Just seven months after California’s historic SB62 garment worker protection bill passed and only four since New York State’s proposed Fashion Act was announced, another piece of legislation impacting the fashion industry is coming—and for the first time it’s happening on a federal level. Senator Kirsten Gillibrand (NY-D) exclusively tells Vogue that she will introduce the Fashioning Accountability and Building Real Institutional Change (FABRIC) Act in the Senate on May 12, with dozens of endorsements from activists, manufacturers, and brands throughout the industry already behind it. If written into law, the bill will extend the anti-wage theft principles of SB62 nationwide and offer incentives like tax exemptions and grant programs for brands looking to manufacture in the United States.
While almost every consumer-product industry in the United States has enforced regulation to some degree, fashion has long been the exception, and it’s been the workers who have paid the price. Even within the country, the supply chain is complex, and suppliers often use layers of subcontracted work to skirt labor laws. For decades, brands have contracted work out to manufacturers using a piece-rate payment system where employees are paid per item they make, resulting in as little as $2 per hour for full-time work. The FABRIC Act would extend the Fair Labor Standards Act of 1938, placing liability requirements onto those brands that work with factories paying less than the federal minimum wage of $7.25 per hour. The act also includes a 30% reshoring tax credit to cover some costs for brands seeking to bring manufacturing back to the United States and a $40 million Domestic Garment Manufacturing Support Program administered by the Department of Labor for those looking to update their facilities and improve them for workers.

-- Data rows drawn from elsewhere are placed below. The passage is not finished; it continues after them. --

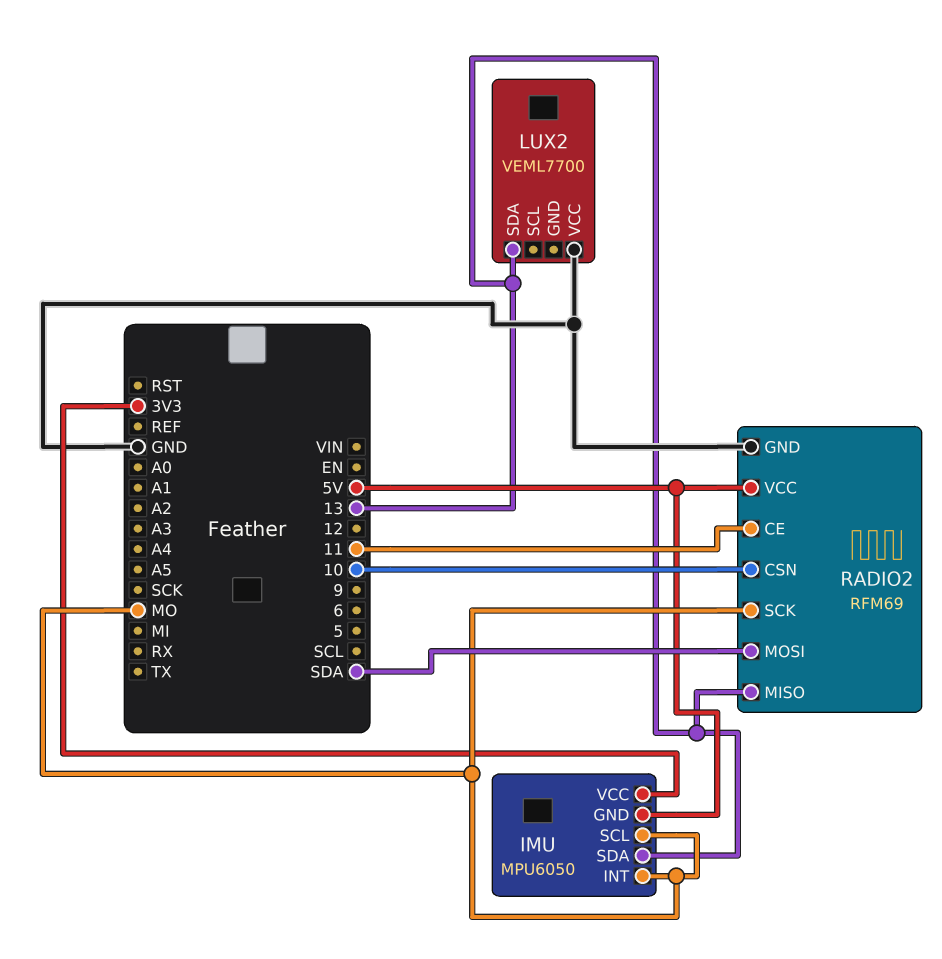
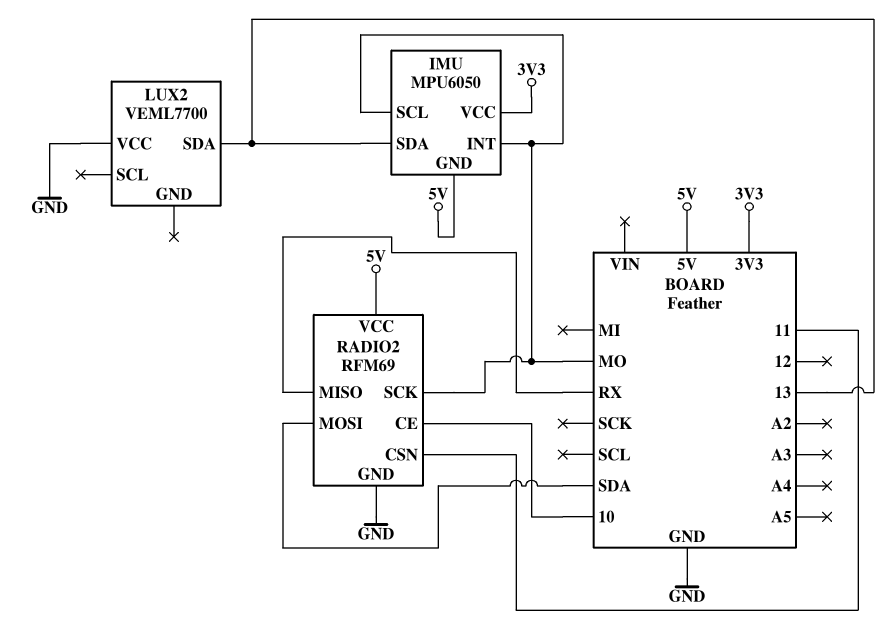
RADIO2 pin CE: 11 -> 10
RADIO2 pin CSN: 10 -> 11
RADIO2 pin MISO: 13 -> RX

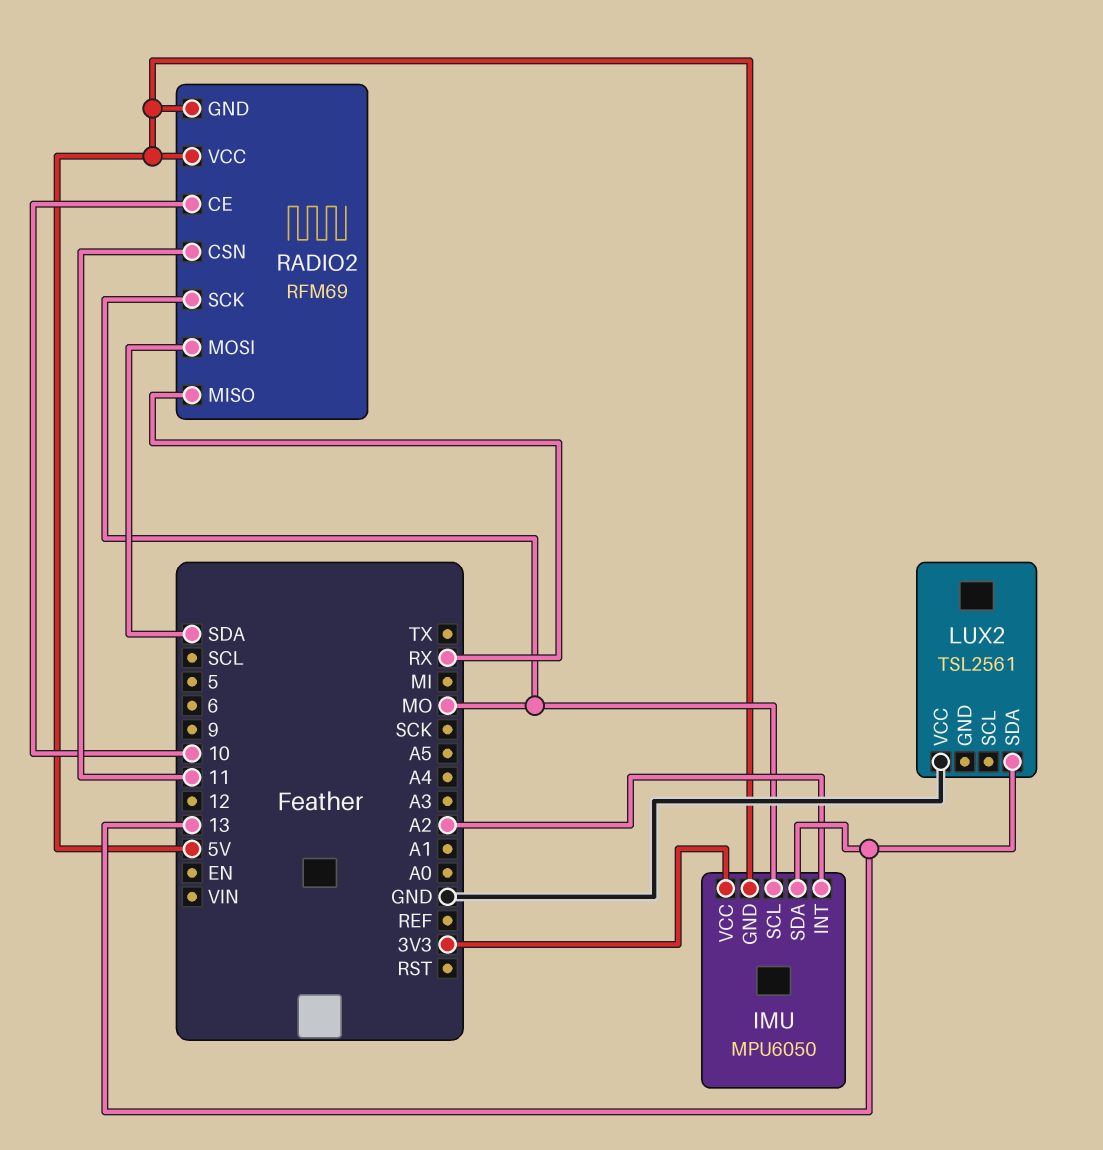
IMU pin INT: MO -> A2
LUX2: VEML7700 -> TSL2561
RADIO2 pin GND: GND -> 5V

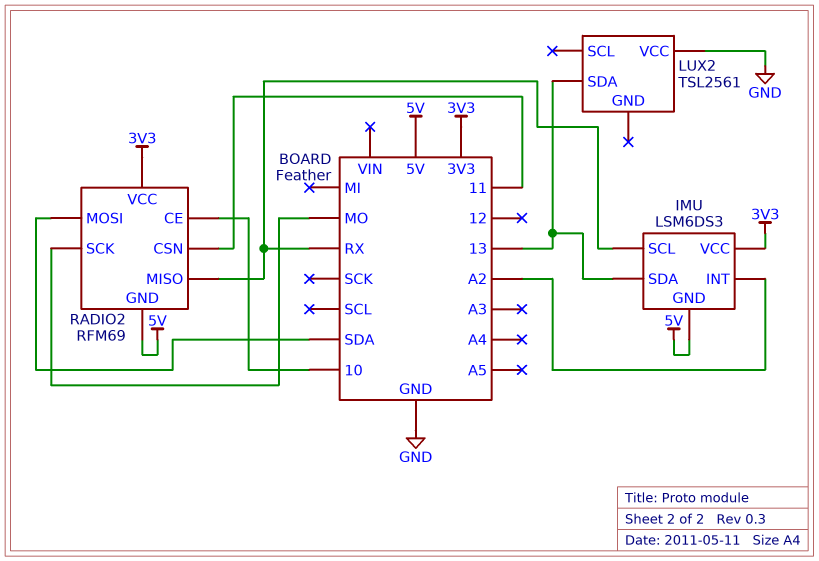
IMU: MPU6050 -> LSM6DS3
IMU pin SCL: MO -> RX
RADIO2 pin VCC: 5V -> 3V3

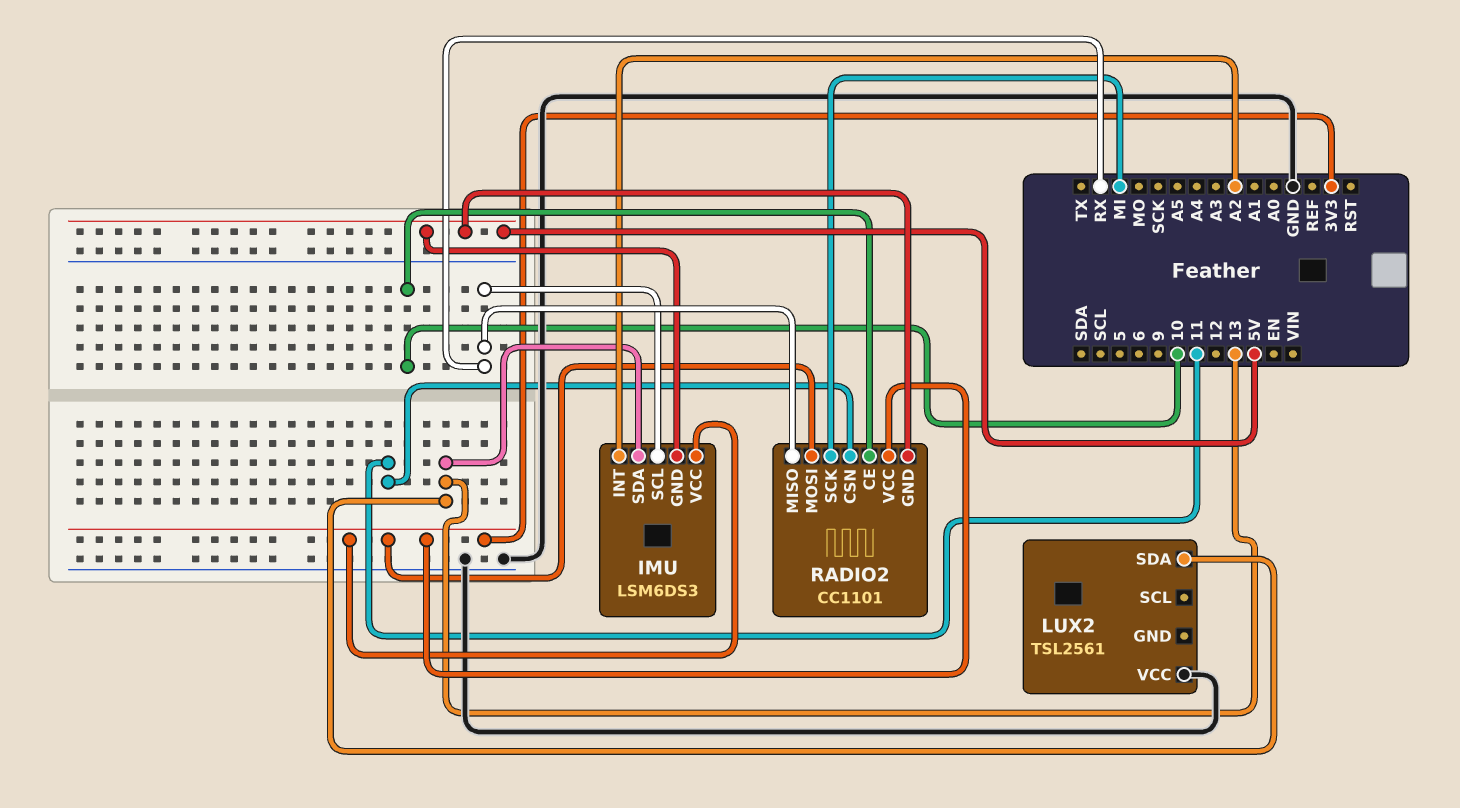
RADIO2: RFM69 -> CC1101
RADIO2 pin MOSI: SDA -> 3V3
RADIO2 pin SCK: MO -> MI

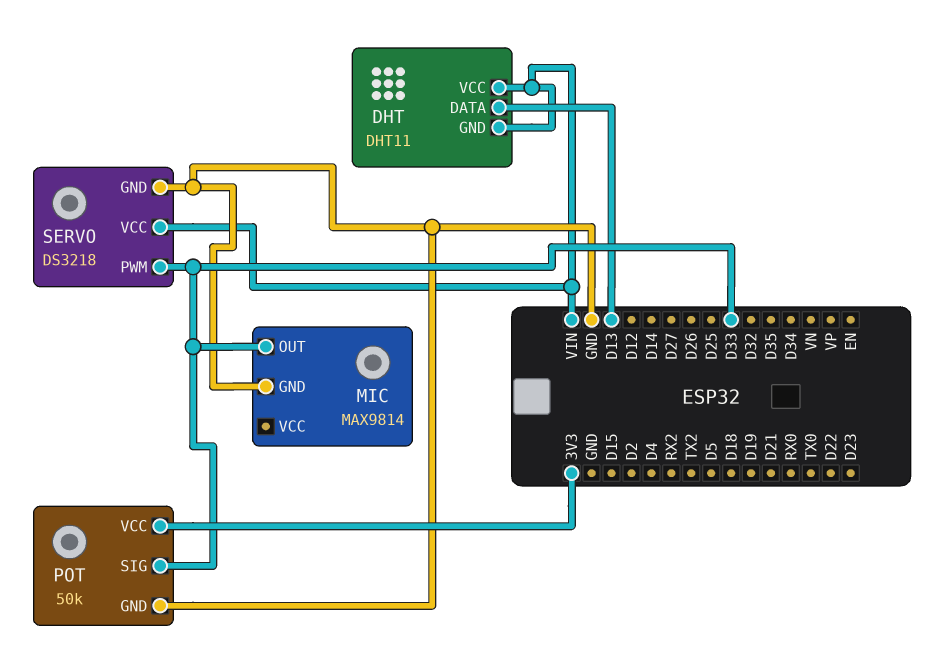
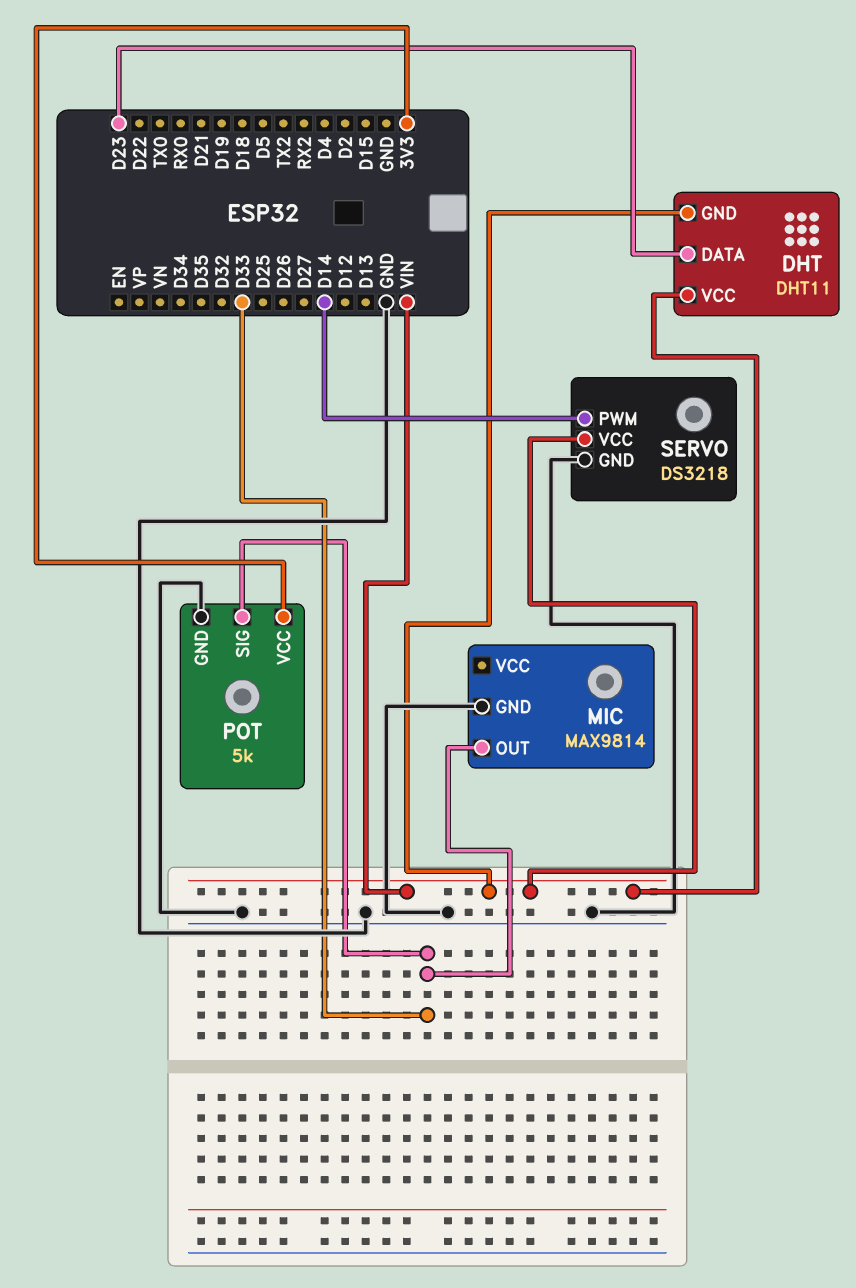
DHT pin DATA: D13 -> D23
POT: 50k -> 5k
SERVO pin PWM: D33 -> D14

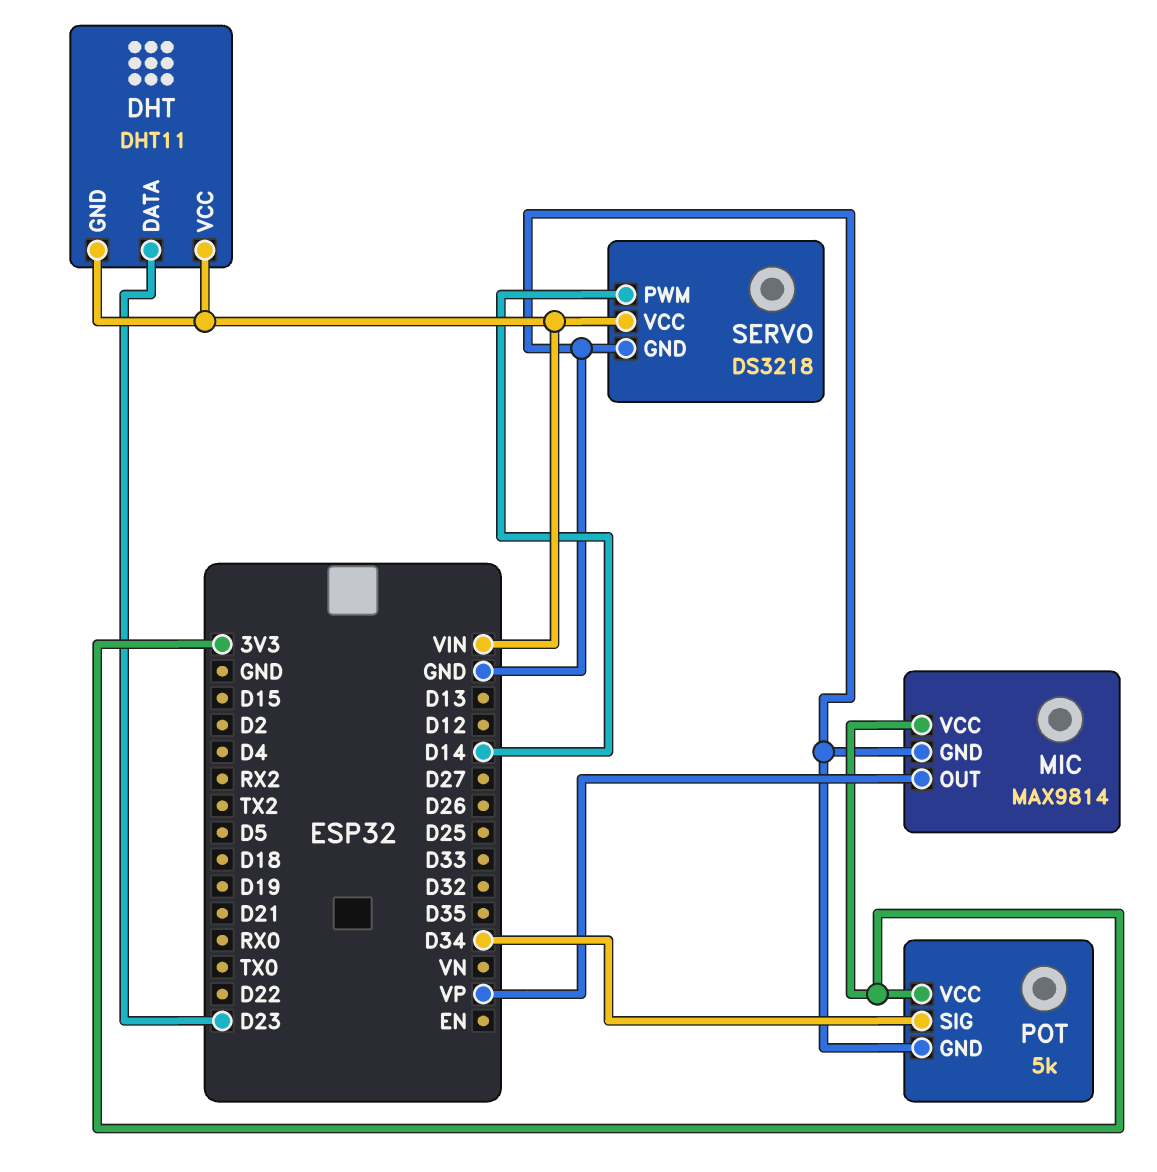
MIC pin OUT: D33 -> VP
MIC pin VCC: none -> 3V3
POT pin SIG: D33 -> D34

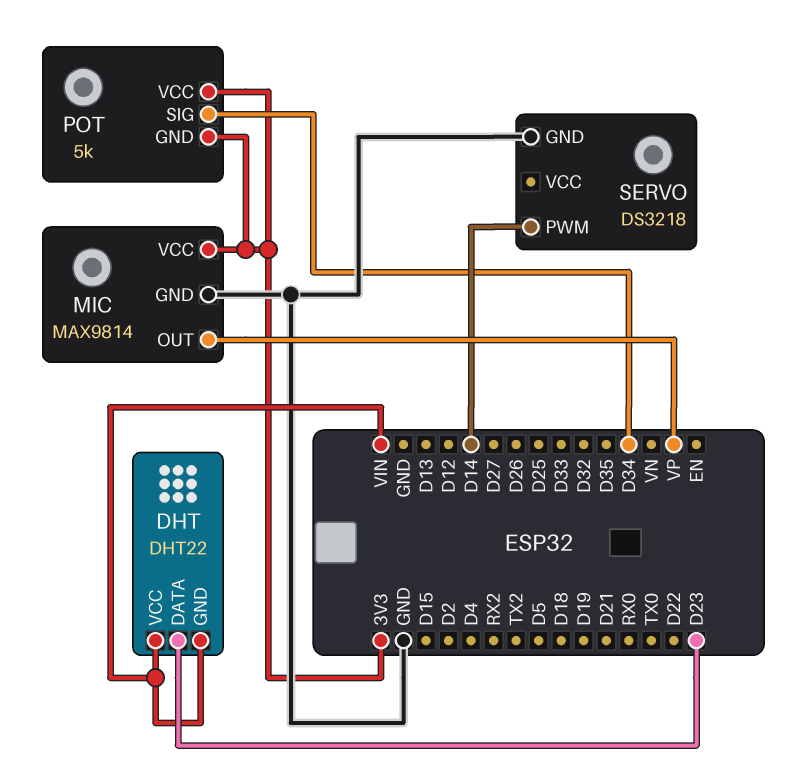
DHT: DHT11 -> DHT22
POT pin GND: GND -> 3V3
SERVO pin VCC: VIN -> none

“There are not many industries where women are at the core of the workforce, except for in the fashion industry,” Senator Gillibrand told Vogue in a phone call about the bill. She also mentioned that the United States garment industry is losing about $30 billion annually because of imports. “To fix this, we need to put a prohibition on predatory payments through the piece rates, but we also need to give these companies the incentives to bring the manufacturing back to the U.S. or make it possible for them to start up here in the first place.”